Task
Could you return every record below word for word, leaving out the pictures?

Collected data entries:
------------------------
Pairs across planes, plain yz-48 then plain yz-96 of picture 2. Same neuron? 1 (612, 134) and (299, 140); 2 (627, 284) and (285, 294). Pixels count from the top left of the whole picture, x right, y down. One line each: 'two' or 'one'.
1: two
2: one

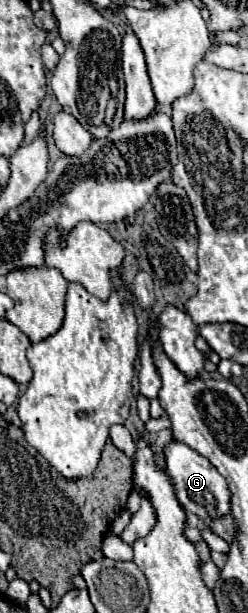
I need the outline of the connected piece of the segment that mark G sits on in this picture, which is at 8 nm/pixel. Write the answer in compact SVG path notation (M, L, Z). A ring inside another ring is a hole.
M176 440L170 446L166 446L166 470L168 470L170 478L174 480L176 496L180 500L180 504L188 512L196 514L204 522L228 516L232 512L230 510L232 494L230 494L226 478L202 454L198 454L190 446L186 446L182 442L176 442Z

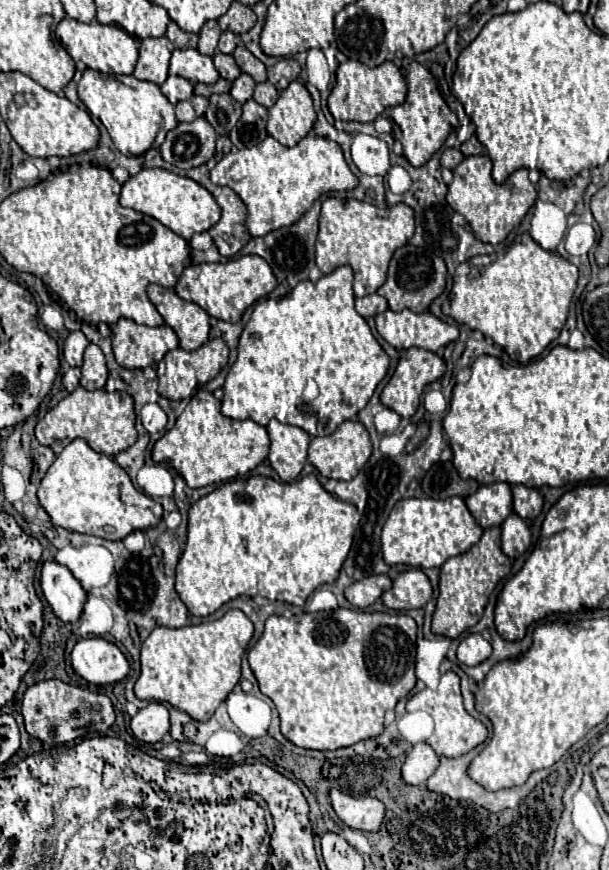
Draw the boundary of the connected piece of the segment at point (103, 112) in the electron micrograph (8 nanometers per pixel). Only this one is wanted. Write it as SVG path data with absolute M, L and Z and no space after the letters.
M86 70L78 82L78 96L92 116L98 116L106 126L114 146L124 156L140 156L150 148L158 148L166 134L176 128L178 120L174 116L174 106L162 96L160 88L146 80L136 80L134 76L104 76L96 70Z

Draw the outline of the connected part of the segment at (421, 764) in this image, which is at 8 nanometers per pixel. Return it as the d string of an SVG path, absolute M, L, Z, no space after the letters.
M426 742L414 744L402 766L402 780L406 784L420 786L436 772L438 764L440 764L438 754Z

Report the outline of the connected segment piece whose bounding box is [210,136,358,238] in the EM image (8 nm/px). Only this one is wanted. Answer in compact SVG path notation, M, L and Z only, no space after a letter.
M268 136L258 146L226 154L210 170L210 180L218 186L232 188L242 198L248 208L246 226L252 238L298 222L322 194L358 186L358 178L348 168L342 148L322 136L306 136L294 148L286 148Z

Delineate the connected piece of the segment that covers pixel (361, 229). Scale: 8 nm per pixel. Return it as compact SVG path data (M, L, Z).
M326 198L322 202L320 232L316 240L316 266L322 274L330 274L340 266L352 266L354 270L354 294L356 298L374 294L386 280L386 270L392 254L408 244L414 234L414 212L406 204L394 208L378 208L360 200Z

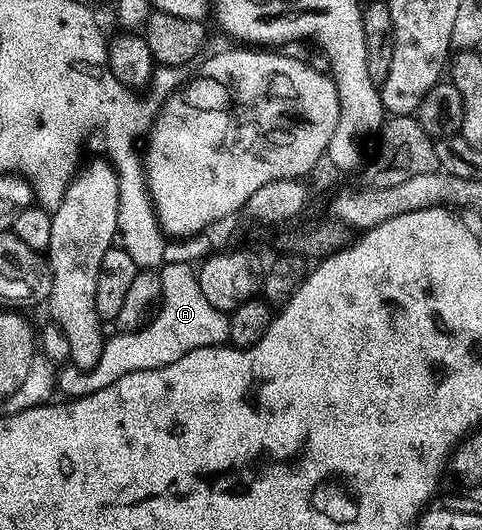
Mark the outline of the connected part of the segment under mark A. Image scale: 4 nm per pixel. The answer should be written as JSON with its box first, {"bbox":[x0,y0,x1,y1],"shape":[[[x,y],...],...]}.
------------------------
Solution for this task
Pairs across planes, plain yz-48 then plain yz-96 of picture 2. Same neuron? 1 (612, 134) and (299, 140); 2 (627, 284) and (285, 294). Pixels count from the top left of the whole picture, x right, y down. One line each: 'two' or 'one'.
1: two
2: one

I need the outline of the connected piece of the segment that mark G sits on in this picture, which is at 8 nm/pixel. Write the answer in compact SVG path notation (M, L, Z). A ring inside another ring is a hole.
M176 440L170 446L166 446L166 470L168 470L170 478L174 480L176 496L180 500L180 504L188 512L196 514L204 522L228 516L232 512L230 510L232 494L230 494L226 478L202 454L198 454L190 446L186 446L182 442L176 442Z

Draw the boundary of the connected piece of the segment at point (103, 112) in the electron micrograph (8 nanometers per pixel). Only this one is wanted. Write it as SVG path data with absolute M, L and Z and no space after the letters.
M86 70L78 82L78 96L92 116L98 116L106 126L114 146L124 156L140 156L150 148L158 148L166 134L176 128L178 120L174 116L174 106L162 96L160 88L146 80L136 80L134 76L104 76L96 70Z

Draw the outline of the connected part of the segment at (421, 764) in this image, which is at 8 nanometers per pixel. Return it as the d string of an SVG path, absolute M, L, Z, no space after the letters.
M426 742L414 744L402 766L402 780L406 784L420 786L436 772L438 764L440 764L438 754Z

Report the outline of the connected segment piece whose bounding box is [210,136,358,238] in the EM image (8 nm/px). Only this one is wanted. Answer in compact SVG path notation, M, L and Z only, no space after a letter.
M268 136L258 146L226 154L210 170L210 180L218 186L232 188L242 198L248 208L246 226L252 238L298 222L322 194L358 186L358 178L348 168L342 148L322 136L306 136L294 148L286 148Z

Delineate the connected piece of the segment that covers pixel (361, 229). Scale: 8 nm per pixel. Return it as compact SVG path data (M, L, Z).
M326 198L322 202L320 232L316 240L316 266L322 274L330 274L340 266L352 266L354 270L354 294L356 298L374 294L386 280L386 270L392 254L408 244L414 234L414 212L406 204L394 208L378 208L360 200Z

Mark the outline of the connected part of the segment under mark A. Image scale: 4 nm per pixel. The answer should be written as JSON with its box first, {"bbox":[x0,y0,x1,y1],"shape":[[[x,y],...],...]}.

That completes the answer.